Reverse osmosis (RO) and nanofiltration (NF) membranes are widely used to remove ions from water, but the interdependencies among active layer pore size, thickness, surface charge, and membrane porosity and their influence on performance are not clear. In this study, we evaluated these parameters for two commercial RO and eight commercial NF membranes and demonstrated that membrane porosity can serve as a critical linkage between these membrane characteristics and membrane performance. Porosity was mainly determined by pore size (as opposed to permeability or thickness), and thicker, more porous membranes with smaller pores (including RO) had higher sodium chloride removal and less permeability. Membrane volume charge density increased with increasing porosity. Higher porosity membranes have greater inner pore surface area available to support a greater number of functional groups, which increases counterions and reduces co-ions in the membrane, thereby reducing ion flux and increasing ion removal.

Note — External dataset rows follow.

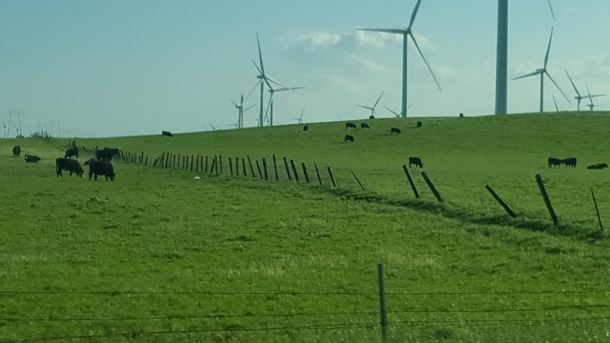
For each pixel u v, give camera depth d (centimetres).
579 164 7088
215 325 1390
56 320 1428
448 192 3544
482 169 5956
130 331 1359
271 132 11044
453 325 1336
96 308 1523
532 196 3378
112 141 10600
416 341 1236
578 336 1250
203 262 2092
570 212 2728
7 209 3259
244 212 3142
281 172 5284
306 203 3403
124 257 2169
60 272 1917
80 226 2791
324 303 1556
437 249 2234
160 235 2567
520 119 10556
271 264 2025
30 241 2462
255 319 1428
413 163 6412
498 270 1906
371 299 1591
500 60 11162
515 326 1327
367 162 7019
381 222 2775
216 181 4647
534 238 2277
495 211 2764
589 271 1847
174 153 8456
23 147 9162
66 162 5184
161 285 1745
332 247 2317
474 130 9825
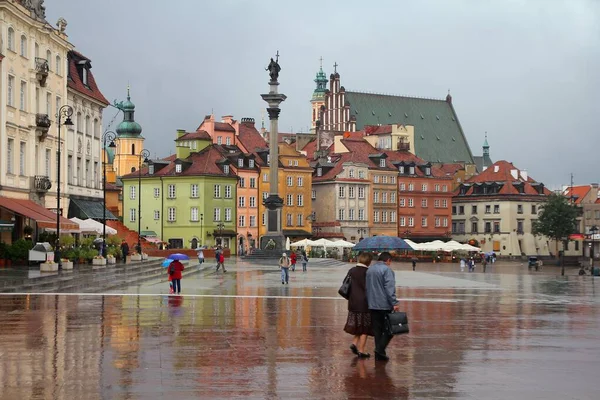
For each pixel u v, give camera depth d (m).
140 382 19.06
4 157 72.62
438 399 17.48
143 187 162.75
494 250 195.88
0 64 71.50
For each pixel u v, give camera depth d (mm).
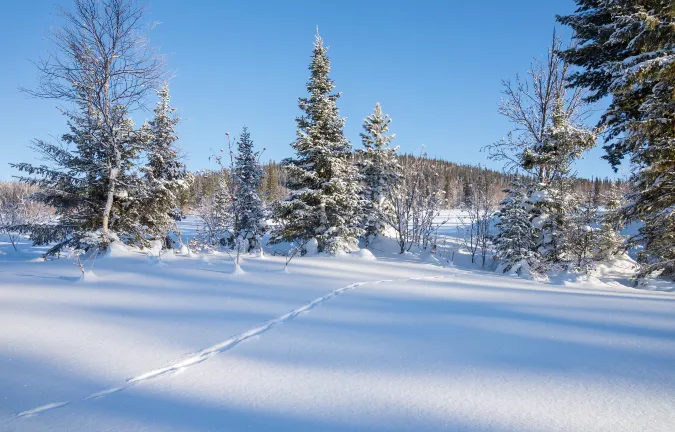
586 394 3049
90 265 10008
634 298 7703
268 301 6441
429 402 2900
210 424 2553
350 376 3404
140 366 3572
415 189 19203
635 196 11492
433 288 8484
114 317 5219
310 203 16719
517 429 2504
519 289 8789
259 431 2465
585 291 8938
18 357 3713
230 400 2918
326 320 5398
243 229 21281
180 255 12438
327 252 15102
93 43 12328
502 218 14500
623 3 12086
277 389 3121
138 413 2703
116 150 13297
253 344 4289
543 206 14195
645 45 11008
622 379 3350
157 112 16172
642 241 12289
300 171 16000
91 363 3617
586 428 2518
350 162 18000
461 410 2771
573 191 14969
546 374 3477
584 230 12953
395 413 2725
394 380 3320
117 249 12359
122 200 14844
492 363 3760
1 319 4934
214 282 8055
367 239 19609
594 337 4680
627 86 10750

The Donnan Steric Pore Model was used to determine that the contribution of diffusion and electromigration flux to the total counterion flux declined with increasing porosity, whereas the contribution of convection flux increased. Co-ion flux was dominated by diffusion flux, with electromigration and convection flux contributing about 3% and 2% of the total co-ion flux, respectively. Accordingly, calculation of just the diffusion flux for the co-ion can yield a good rough estimate of ion flux using high-porosity (small pore) membranes. Controlling membrane porosity through pore size and thickness can help to tune permeate water flux and ion removal to targeted water treatment goals using the trends reported in this study.